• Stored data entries
※

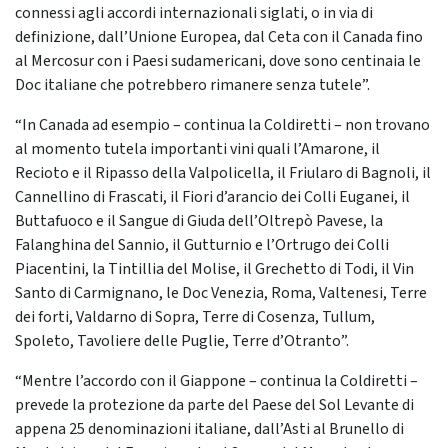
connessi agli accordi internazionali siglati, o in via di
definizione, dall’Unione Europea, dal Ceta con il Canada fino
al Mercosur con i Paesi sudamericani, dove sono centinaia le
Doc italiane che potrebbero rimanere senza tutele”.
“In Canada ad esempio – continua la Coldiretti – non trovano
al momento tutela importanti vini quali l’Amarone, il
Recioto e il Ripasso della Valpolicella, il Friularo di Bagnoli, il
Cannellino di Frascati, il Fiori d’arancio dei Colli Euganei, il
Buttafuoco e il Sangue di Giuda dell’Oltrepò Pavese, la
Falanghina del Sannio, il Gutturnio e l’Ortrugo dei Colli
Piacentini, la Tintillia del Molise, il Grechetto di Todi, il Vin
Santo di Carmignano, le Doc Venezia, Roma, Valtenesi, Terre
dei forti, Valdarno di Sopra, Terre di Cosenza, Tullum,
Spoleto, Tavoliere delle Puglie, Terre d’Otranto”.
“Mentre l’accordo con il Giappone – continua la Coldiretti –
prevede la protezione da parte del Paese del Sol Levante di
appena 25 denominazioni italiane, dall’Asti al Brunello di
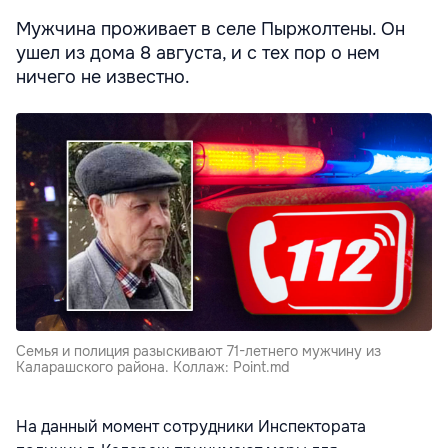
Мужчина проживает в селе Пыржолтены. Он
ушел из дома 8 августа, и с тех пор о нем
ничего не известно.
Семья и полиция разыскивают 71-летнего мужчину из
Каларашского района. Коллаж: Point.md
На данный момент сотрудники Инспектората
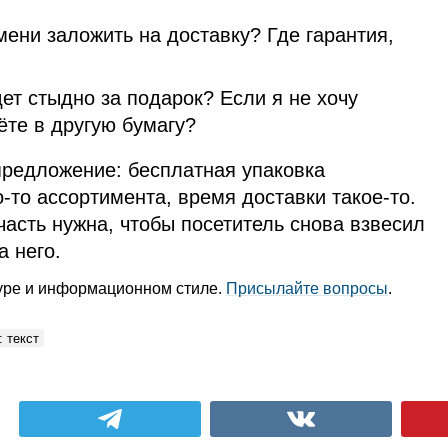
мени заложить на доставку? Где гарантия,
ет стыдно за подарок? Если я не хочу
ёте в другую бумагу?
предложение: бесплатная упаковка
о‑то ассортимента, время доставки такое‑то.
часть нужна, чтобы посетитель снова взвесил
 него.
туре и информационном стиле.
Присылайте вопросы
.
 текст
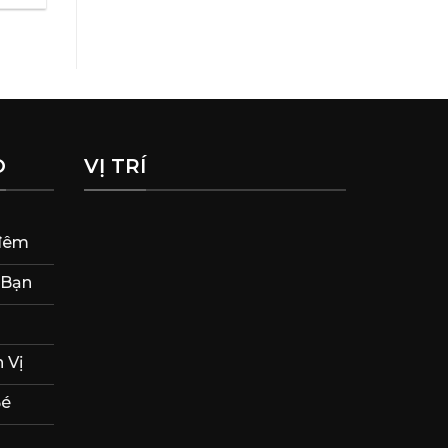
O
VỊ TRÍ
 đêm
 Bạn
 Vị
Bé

※

• Assignment
How many lines in the records hold the string "Coldiretti"? Reply with the number alone.

• Solution below
2